La crise n’affecte pas la demande des investisseurs, institutionnels comme distributeurs, pour la gestion factorielle, c’est-à-dire adossée à des facteurs de performance tels que les catégories «qualité», «value» ou «faible volatilité». Selon l’étude annuelle d’Invesco, 97 % des investisseurs déjà positionnés sur cette approche déclarent vouloir maintenir ou augmenter leur allocation. «Ils y ont déjà recours pour environ la moitié de leur portefeuille, principalement pour la poche actions, indique Martin Kolrep, gérant de portefeuille senior sur les stratégies quantitatives chez Invesco. Mais cette année, on voit une accélération de la demande pour l’investissement factoriel obligataire. 95 % considèrent désormais que c’est une approche adaptée à la classe d’actifs, contre 59 % seulement l’an dernier. 40 % l’utilisent déjà.» 

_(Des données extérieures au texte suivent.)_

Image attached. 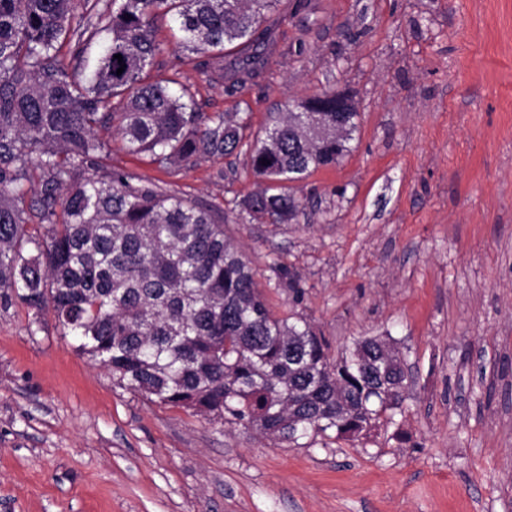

De même, alors que la transformation ESG des portefeuilles s’accélère, 64 % des institutionnels interrogés estiment que l’intégration de critères extra-financiers dans des modèles factoriels permet de réduire les risques à court terme et de dégager une surperformance à long terme. «Nous parvenons à construire des stratégies factorielles attractives même en appliquant des contraintes ESG assez fortes, excluant par exemple 40 % à 50 % de l’univers d’investissement», assure Martin Kolrep. 

Enfin, l’innovation est aussi permise par la technologie : au lieu d’utiliser les facteurs les plus standards, les investisseurs peuvent avoir recours à des méthodologies à base de big data. «Nous avons développé un facteur “momentum” qui fait appel à des informations non standard, issues de l’analyse automatisée de l’ensemble des conférences téléphoniques d’analystes financiers, illustre Martin Kolrep. Nous étudions le sentiment optimiste ou pessimiste qui se dégage de ces échanges plus spontanés que la communication officielle des sociétés, et nous l’utilisons dans une approche factorielle “momentum” plus sophistiquée.»